Suburban Bostonians try to halt completion of Mormon temple
The Associated Press
|Boston temple of Church of Jesus Christ of Latter-day Saints under construction on Dec. 29 atop a hill overlooking Route 2 in Belmont, Mass.|
BOSTON The 69,000-square-foot Mormon temple sits atop a hill, dominating the upscale residential neighborhood of single-family homes in suburban Boston. When complete, it will draw crowds of Mormons from all over the northeast and Canada for baptisms, marriages and other ceremonial events.
Neighbors are praying that day will never come. Three residents now plan to ask a federal appeals court to halt construction, even though the building is already 80% complete. They say the Massachusetts zoning law, which allowed the temple to be built in Belmont, violates the First Amendment by giving advantages to religious groups.
"If an atheist group wanted to build the same thing the Mormons wanted to, they couldn't do it," said Mark White, one of the attorneys representing the three residents who filed the lawsuit.
The statute, known as the Dover Amendment, prohibits zoning restrictions on the use of property for religious purposes. The residents argue it discriminates against non-religious groups and is therefore unconstitutional.
"In most towns, the zoning regulations are pretty strict," White said. "In some towns, you can't even park your car on the street. And yet under Dover, if you are a religious organization, you can put up an 70,000-square-foot building. This makes no sense."
The lawsuit was filed in August 1998 by Margaret Boyajian, Charles Counselman and Jean Dickinson. A federal judge denied their claims last June, upholding the constitutionality of the Dover Amendment.
Oral arguments are to be heard today in the 1st U.S. Circuit Court of Appeals. No decision is expected immediately.
Counselman, a professor of planetary science at the Massachusetts Institute of Science, insists he and his neighbors aren't biased against the Church of Jesus Christ of Latter-day Saints. He says they only object to the size of the temple.
"This temple building is not only much larger than the houses around it, but it also sits on the highest point in town," Counselman said. "It towers over the neighborhood.

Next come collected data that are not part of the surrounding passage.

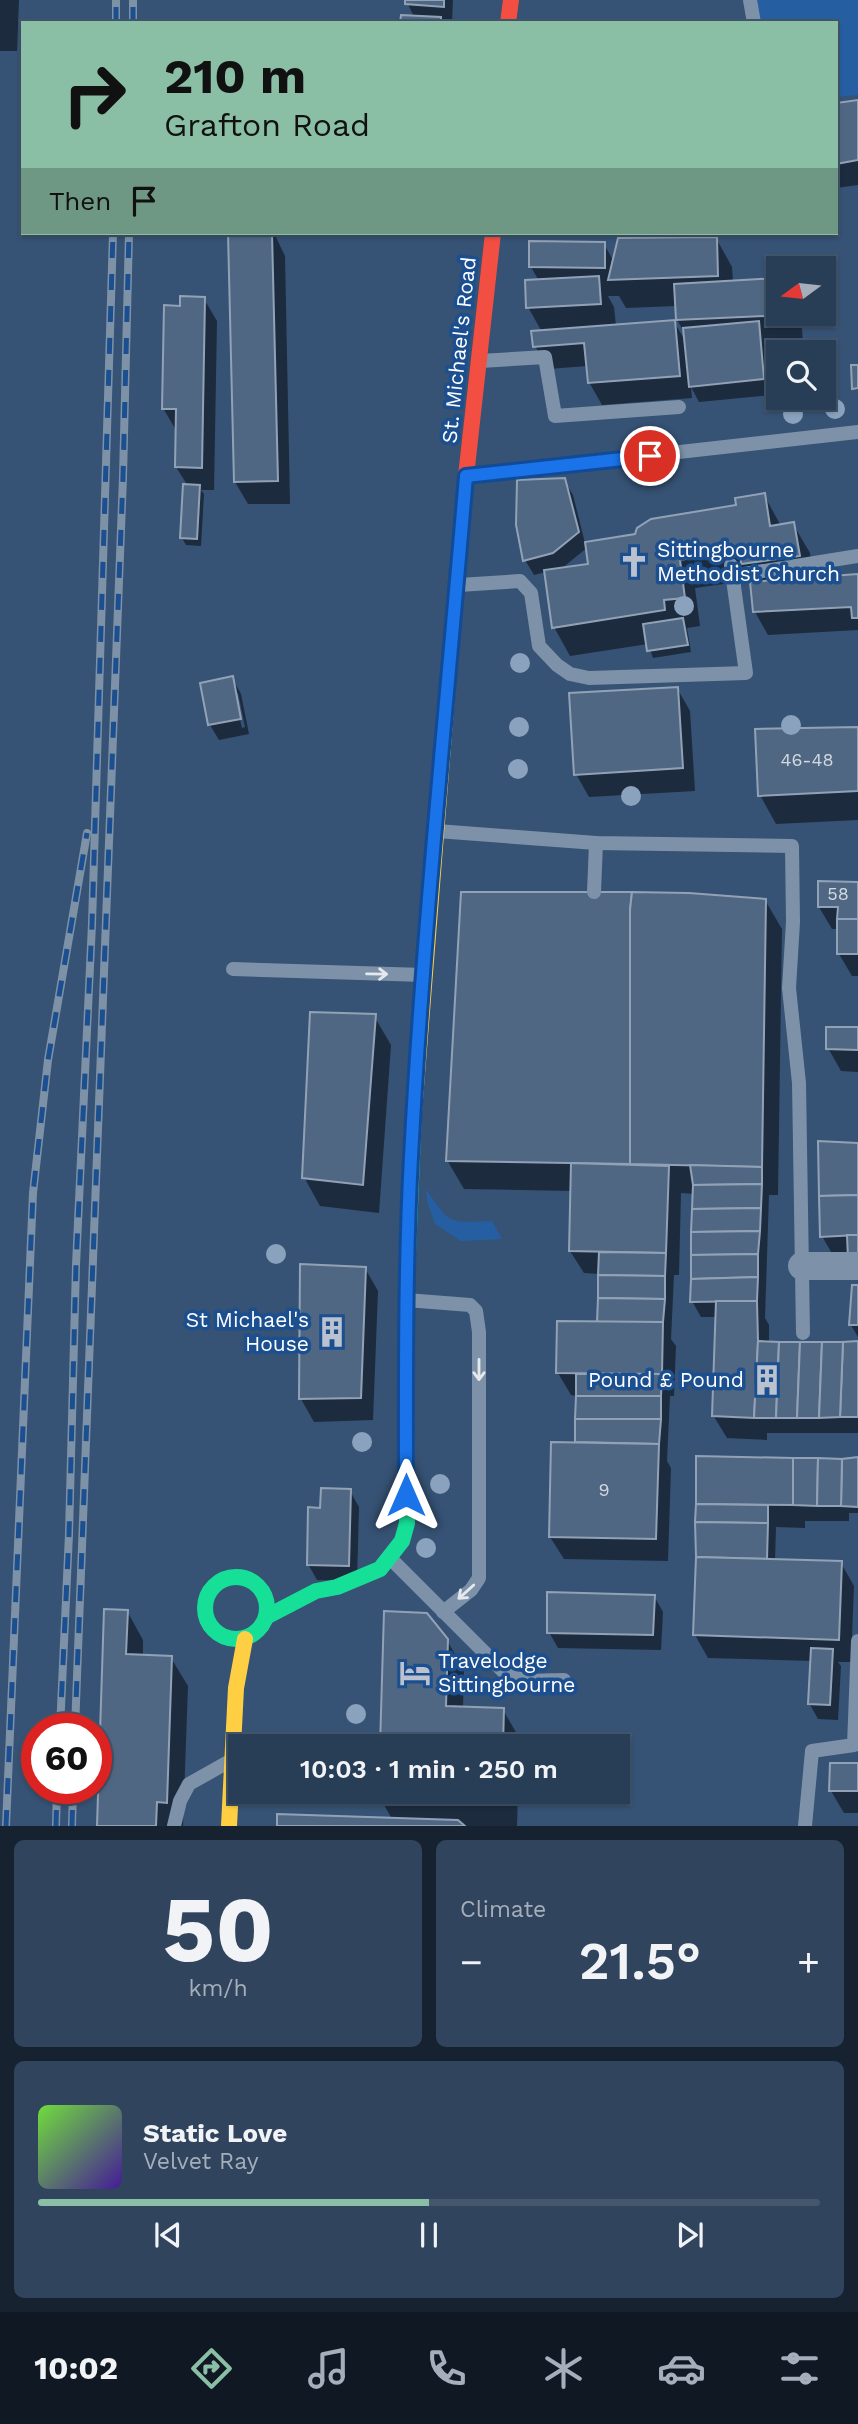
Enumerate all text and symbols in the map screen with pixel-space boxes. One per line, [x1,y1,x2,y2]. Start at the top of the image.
text: 210 m [164,47,306,105]
icon: right [49,49,140,140]
text: Grafton Road [164,106,370,144]
icon: arrive [125,182,163,220]
text: Then [49,186,111,216]
street label: St. Michael's Road [436,255,481,444]
north arrow [766,256,836,326]
map controls [766,256,836,410]
button: search [766,340,836,410]
pin [620,426,680,486]
icon: arrive [631,437,669,475]
place label: Sittingbourne Methodist Church [657,537,840,586]
church icon: Sittingbourne Methodist Church [617,545,651,579]
house number: 46-48 [780,749,834,770]
house number: 58 [827,883,849,904]
one-way arrow [366,967,389,981]
place label: St Michael's House [186,1307,309,1356]
building icon: St Michael's House [315,1315,349,1349]
one-way arrow [472,1359,486,1382]
building icon: Pound £ Pound [750,1363,784,1397]
place label: Pound £ Pound [588,1367,744,1392]
position arrow [369,1458,443,1532]
house number: 9 [598,1479,610,1500]
one-way arrow [458,1584,475,1601]
place label: Travelodge Sittingbourne [438,1648,575,1697]
hotel icon: Travelodge Sittingbourne [398,1656,432,1690]
speed limit sign: 60 [21,1713,112,1804]
text: 10:03 · 1 min · 250 m [300,1754,558,1784]
text: 50 [162,1876,274,1983]
text: Climate [460,1896,546,1923]
text: 21.5° [579,1931,701,1992]
text: − [460,1940,483,1984]
text: + [797,1940,820,1984]
text: km/h [188,1975,248,2002]
text: Static Love [143,2118,287,2148]
text: Velvet Ray [143,2148,259,2175]
icon: previous [149,2216,187,2254]
icon: pause [410,2216,448,2254]
icon: next [671,2216,709,2254]
icon: directions [187,2344,236,2393]
icon: music [304,2344,353,2393]
icon: phone [422,2344,471,2393]
icon: climate [539,2344,588,2393]
icon: car [657,2344,706,2393]
icon: filters [775,2344,824,2393]
text: 10:02 [34,2349,118,2387]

"It will be a big attention-getter, which is not what you want in the neighborhood that you live in," he said.
The church has continued construction on the $30 million temple, and is scheduled to be finished in late winter or early spring, says Ken Harvey, a lawyer for the Mormon church.
The majestic building features a 139-foot-tall steeple about two-thirds the height of the 221-foot tall Bunker Hill Monument in Boston.
Counselman says he wants the building demolished, even though it is nearly complete.
"When we filed the suit, there was only a hole in the ground," he said. "The defendants were on notice and they proceeded at their own risk."
Harvey says that although the building is large, it is located about a football field's length from the nearest building and does not unfairly encroach upon any residents' homes, which is why the zoning board approved the plans.
The neighbors are mischaracterizing the Dover Amendment, he says.
"We think that the statute and the case law is pretty clear," Harvey said. "We think that the Dover Amendment is very clear in its attempts to protect groups, such as religion, from discrimination."
The Catholic Church, the American Jewish Congress and a number of Protestant churches have filed briefs supporting the Mormon church's position, Harvey says.
The temple has strong symbolic significance in the Mormon faith, he says. Day-to-day religious functions are held in a meeting house, which is much smaller. The temple is used for three main ceremonies, called ordinances: baptism, endowment, which recognizes a member's acceptance of church doctrine, and marriage. Most Mormons only attend a temple once in their lives, Harvey says.
"Temples are special," said Harvey, who is a Mormon. "They are very sacred and the most important building in the Mormon faith."